======== Page extract ========
Spark : Derive Stats From Manifest on the Fly #11615

saitharun15 · 2024-11-21T07:24:06Z

This PR helps to derives min,max,numOfNulls Statistics on the fly from manifest files to report back them to Spark.

Currently only Ndv is calculated and reported back to Spark Engine, which leads to inaccurate plans in Spark side since min,max,nullCount are returned as NULL

As there is a discussion still going on whether to store stats partition level or table level, even if we calculate them in either ways there would be an issue as per this comment in discussion #10791

These changes helps to enable the onFly collection of the stats using a table property or a session conf(by default it's false)

cc @guykhazma @jeesou

saitharun15 · 2024-11-21T07:25:46Z

Hi, @huaxingao @karuppayya @aokolnychyi @RussellSpitzer Can you help review this PR

saitharun15 · 2024-11-21T14:18:39Z

spark/v3.5/spark/src/main/java/org/apache/iceberg/spark/SparkReadConf.java

+        .tableProperty(TableProperties.DERIVE_STATS_FROM_MANIFEST_ENABLED)
+        .defaultValue(TableProperties.DERIVE_STATS_FROM_MANIFEST_ENABLED_DEFAULT)
+        .parse();
+  }


This table-level property takes precedence over the session configuration when it is turned off, enabling users to derive statistics only for a specific table.

RussellSpitzer · 2024-11-21T15:47:00Z

core/src/main/java/org/apache/iceberg/TableProperties.java

@@ -388,4 +388,8 @@ private TableProperties() {}
  public static final int ENCRYPTION_DEK_LENGTH_DEFAULT = 16;

  public static final int ENCRYPTION_AAD_LENGTH_DEFAULT = 16;
+
+  public static final String DERIVE_STATS_FROM_MANIFEST_ENABLED =


These properties don't effect any engines except for Spark so they probably need a prefix

spark/v3.5/spark/src/main/java/org/apache/iceberg/spark/source/SparkScan.java

RussellSpitzer · 2024-11-21T15:51:06Z

spark/v3.5/spark/src/main/java/org/apache/iceberg/spark/source/SparkScan.java

+  }
+
+  // extract min/max values from the manifests
+  private Map<Integer, Object> calculateMinMax(


This may have errors if any delete files are present or if there are any non file covering predicates in the query

I think we may also have issues if column stats for a particular column are not present

RussellSpitzer · 2024-11-21T15:55:05Z

spark/v3.5/spark/src/main/java/org/apache/iceberg/spark/source/SparkScan.java

+
+  // extract min/max values from the manifests
+  private Map<Integer, Object> calculateMinMax(
+      boolean isMin, Map<String, Map<Integer, ByteBuffer>> distinctDataFilesBounds) {


I'm not a big fan of parmeterizing "isMin", i'd probably just use two different functions that call a more generic version so that the code in the original calling location is clear and you don't have to know that "true" means "min"
========
Assignment A: Reproduce the entries without changes, from the line containing "left ankle: (19, 307, -14)" through the line containing "right wrist: (278, 412, 5)".
======== Supplied material ========
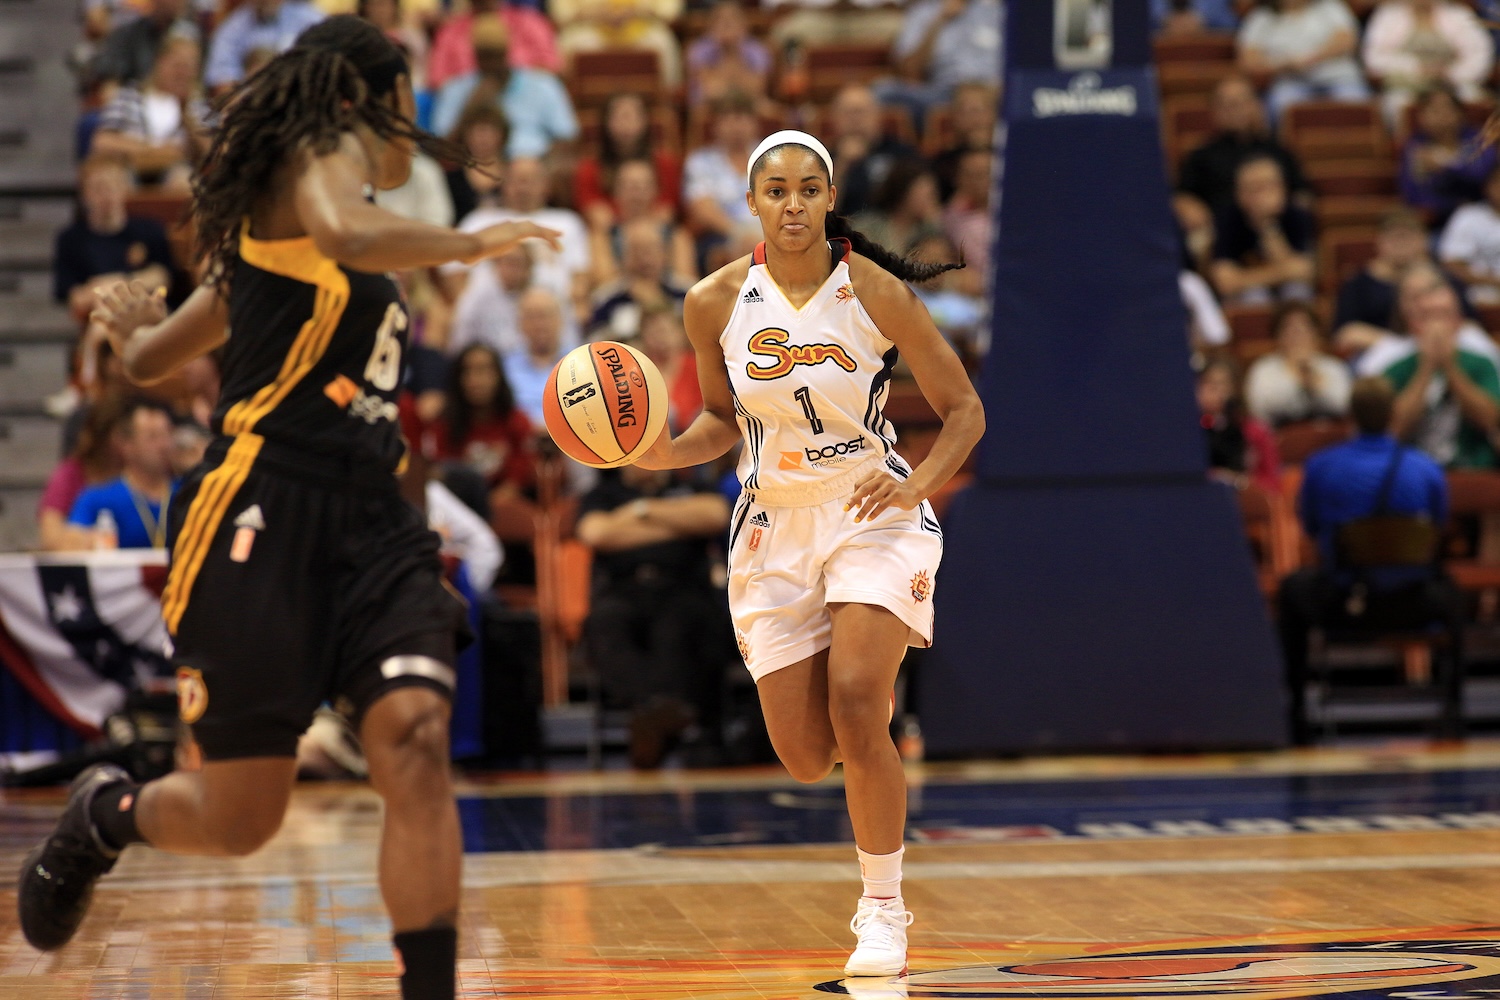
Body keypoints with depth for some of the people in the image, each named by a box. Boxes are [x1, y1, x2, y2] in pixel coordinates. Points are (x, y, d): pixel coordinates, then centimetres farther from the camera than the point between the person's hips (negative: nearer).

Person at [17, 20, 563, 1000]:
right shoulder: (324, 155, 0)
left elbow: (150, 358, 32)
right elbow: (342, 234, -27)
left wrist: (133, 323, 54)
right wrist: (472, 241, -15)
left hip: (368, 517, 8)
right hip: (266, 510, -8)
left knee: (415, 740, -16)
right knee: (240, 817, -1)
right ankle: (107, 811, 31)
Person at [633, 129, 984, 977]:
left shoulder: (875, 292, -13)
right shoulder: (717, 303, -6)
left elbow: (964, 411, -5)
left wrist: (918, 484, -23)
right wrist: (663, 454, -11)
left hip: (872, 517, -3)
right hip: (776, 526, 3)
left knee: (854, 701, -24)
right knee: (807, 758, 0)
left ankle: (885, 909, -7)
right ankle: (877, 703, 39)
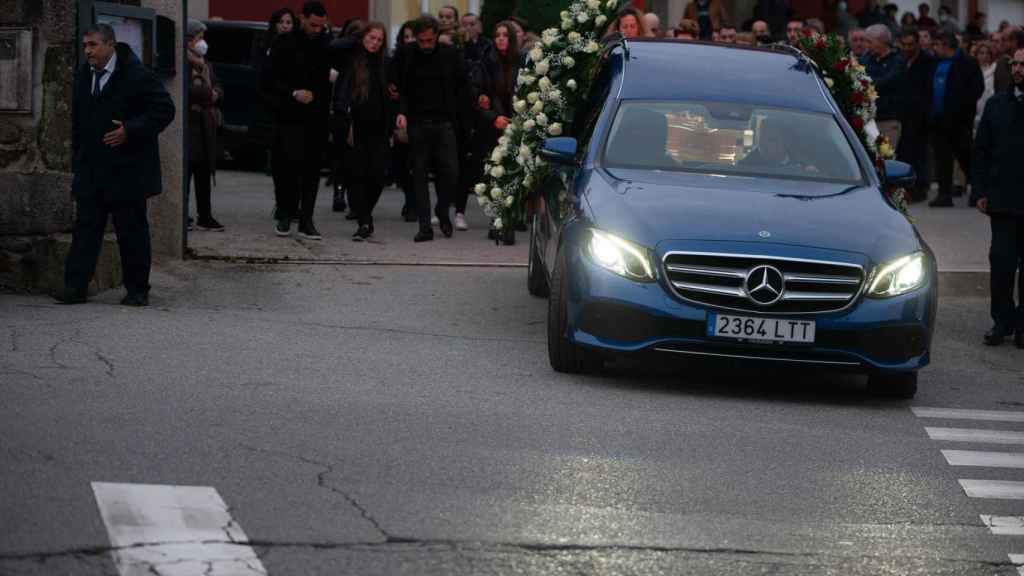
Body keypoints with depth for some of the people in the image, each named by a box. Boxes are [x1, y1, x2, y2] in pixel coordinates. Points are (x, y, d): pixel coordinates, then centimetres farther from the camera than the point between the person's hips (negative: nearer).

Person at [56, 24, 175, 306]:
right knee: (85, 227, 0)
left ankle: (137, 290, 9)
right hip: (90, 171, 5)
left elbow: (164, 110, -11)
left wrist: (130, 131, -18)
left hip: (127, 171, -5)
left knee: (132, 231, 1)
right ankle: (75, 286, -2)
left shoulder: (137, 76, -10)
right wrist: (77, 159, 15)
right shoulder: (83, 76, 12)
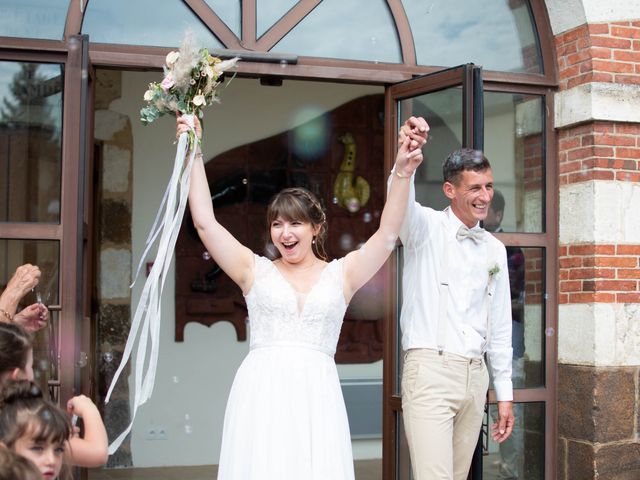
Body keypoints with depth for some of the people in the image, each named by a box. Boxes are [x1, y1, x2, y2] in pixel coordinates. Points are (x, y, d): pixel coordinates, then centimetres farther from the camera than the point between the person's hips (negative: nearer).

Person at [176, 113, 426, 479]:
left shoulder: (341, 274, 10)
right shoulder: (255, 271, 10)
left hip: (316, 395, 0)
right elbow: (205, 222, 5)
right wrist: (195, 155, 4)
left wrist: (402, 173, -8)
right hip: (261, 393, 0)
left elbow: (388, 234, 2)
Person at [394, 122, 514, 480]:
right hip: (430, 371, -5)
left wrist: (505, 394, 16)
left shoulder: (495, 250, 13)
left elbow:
========
======== Supplied material ========
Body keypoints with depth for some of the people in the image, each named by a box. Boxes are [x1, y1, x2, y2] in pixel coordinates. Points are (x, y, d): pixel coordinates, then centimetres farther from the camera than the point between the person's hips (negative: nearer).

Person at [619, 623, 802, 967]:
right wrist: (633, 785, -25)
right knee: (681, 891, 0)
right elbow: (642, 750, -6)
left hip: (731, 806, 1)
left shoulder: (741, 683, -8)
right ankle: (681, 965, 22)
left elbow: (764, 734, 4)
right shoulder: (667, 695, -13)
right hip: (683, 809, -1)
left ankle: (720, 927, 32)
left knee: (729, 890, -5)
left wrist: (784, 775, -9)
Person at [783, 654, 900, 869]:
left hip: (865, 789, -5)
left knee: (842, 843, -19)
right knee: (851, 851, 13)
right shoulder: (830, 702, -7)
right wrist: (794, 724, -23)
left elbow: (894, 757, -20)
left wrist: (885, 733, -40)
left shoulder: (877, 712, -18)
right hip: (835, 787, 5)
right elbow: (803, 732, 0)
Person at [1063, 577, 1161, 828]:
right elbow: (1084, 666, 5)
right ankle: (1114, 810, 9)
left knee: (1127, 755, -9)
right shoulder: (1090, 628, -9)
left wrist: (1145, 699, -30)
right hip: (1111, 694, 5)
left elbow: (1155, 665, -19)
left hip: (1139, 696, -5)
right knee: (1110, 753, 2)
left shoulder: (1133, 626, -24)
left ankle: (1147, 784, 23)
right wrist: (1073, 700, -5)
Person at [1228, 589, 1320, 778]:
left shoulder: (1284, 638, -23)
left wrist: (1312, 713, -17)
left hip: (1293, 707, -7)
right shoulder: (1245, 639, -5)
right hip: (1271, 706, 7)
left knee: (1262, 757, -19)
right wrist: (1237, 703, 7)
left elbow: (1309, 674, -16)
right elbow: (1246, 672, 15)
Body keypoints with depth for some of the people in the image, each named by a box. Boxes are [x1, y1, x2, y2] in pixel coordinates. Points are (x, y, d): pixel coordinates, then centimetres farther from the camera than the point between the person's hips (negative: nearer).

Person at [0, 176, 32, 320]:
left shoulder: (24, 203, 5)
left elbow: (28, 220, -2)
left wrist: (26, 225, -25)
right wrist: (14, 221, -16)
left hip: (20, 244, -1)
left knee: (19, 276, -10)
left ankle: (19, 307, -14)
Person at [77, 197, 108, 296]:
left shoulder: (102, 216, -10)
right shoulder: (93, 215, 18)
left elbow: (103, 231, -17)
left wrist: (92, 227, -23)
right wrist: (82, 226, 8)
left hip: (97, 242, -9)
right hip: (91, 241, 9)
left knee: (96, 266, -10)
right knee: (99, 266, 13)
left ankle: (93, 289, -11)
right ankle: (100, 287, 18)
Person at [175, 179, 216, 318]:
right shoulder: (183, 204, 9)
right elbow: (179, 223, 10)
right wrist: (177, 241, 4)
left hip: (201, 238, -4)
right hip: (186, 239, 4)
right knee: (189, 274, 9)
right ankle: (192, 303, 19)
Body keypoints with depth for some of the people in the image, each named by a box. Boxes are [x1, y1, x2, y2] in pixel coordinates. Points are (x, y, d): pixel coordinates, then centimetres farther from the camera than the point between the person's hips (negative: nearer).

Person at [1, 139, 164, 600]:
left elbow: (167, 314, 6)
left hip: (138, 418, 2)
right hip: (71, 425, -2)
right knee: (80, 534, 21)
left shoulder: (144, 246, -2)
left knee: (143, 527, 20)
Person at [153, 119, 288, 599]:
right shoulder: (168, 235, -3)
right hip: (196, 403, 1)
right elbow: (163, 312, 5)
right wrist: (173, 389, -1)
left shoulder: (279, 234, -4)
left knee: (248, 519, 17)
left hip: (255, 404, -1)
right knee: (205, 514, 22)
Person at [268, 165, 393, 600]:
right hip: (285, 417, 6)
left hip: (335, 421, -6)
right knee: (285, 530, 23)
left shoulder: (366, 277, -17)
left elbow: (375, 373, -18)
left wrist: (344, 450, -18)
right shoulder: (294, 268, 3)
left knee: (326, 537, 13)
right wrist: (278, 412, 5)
========
Assignment B: List every username that appears with an @ mention in the pull request thread about deriving stats from manifests.

Answer space A:
left ankle: (19, 307, -14)
Person at [77, 197, 108, 296]:
left shoulder: (102, 216, -10)
right shoulder: (93, 215, 18)
left elbow: (103, 231, -17)
left wrist: (92, 227, -23)
right wrist: (82, 226, 8)
left hip: (97, 242, -9)
right hip: (91, 241, 9)
left knee: (96, 266, -10)
right knee: (99, 266, 13)
left ankle: (93, 289, -11)
right ankle: (100, 287, 18)
Person at [175, 179, 216, 318]:
right shoulder: (183, 204, 9)
right elbow: (179, 223, 10)
right wrist: (177, 241, 4)
left hip: (201, 238, -4)
right hip: (186, 239, 4)
right knee: (189, 274, 9)
right ankle: (192, 303, 19)
Body keypoints with depth for some of the people in the image, each named by a box. Boxes are [x1, y1, x2, y2] in pixel coordinates. Points are (x, y, d): pixel coordinates, then centimetres farther from the camera than the point between the person's hips (negative: nearer).

Person at [1, 139, 164, 600]:
left elbow: (167, 314, 6)
left hip: (138, 418, 2)
right hip: (71, 425, -2)
right knee: (80, 534, 21)
left shoulder: (144, 246, -2)
left knee: (143, 527, 20)
Person at [153, 119, 288, 599]:
right shoulder: (168, 235, -3)
right hip: (196, 403, 1)
right elbow: (163, 312, 5)
right wrist: (173, 389, -1)
left shoulder: (279, 234, -4)
left knee: (248, 519, 17)
left hip: (255, 404, -1)
right knee: (205, 514, 22)
Person at [268, 165, 393, 600]:
right hip: (285, 417, 6)
left hip: (335, 421, -6)
right knee: (285, 530, 23)
left shoulder: (366, 277, -17)
left elbow: (375, 373, -18)
left wrist: (344, 450, -18)
right shoulder: (294, 268, 3)
left knee: (326, 537, 13)
right wrist: (278, 412, 5)

Answer space B:
@guykhazma
@jeesou
@huaxingao
@karuppayya
@aokolnychyi
@RussellSpitzer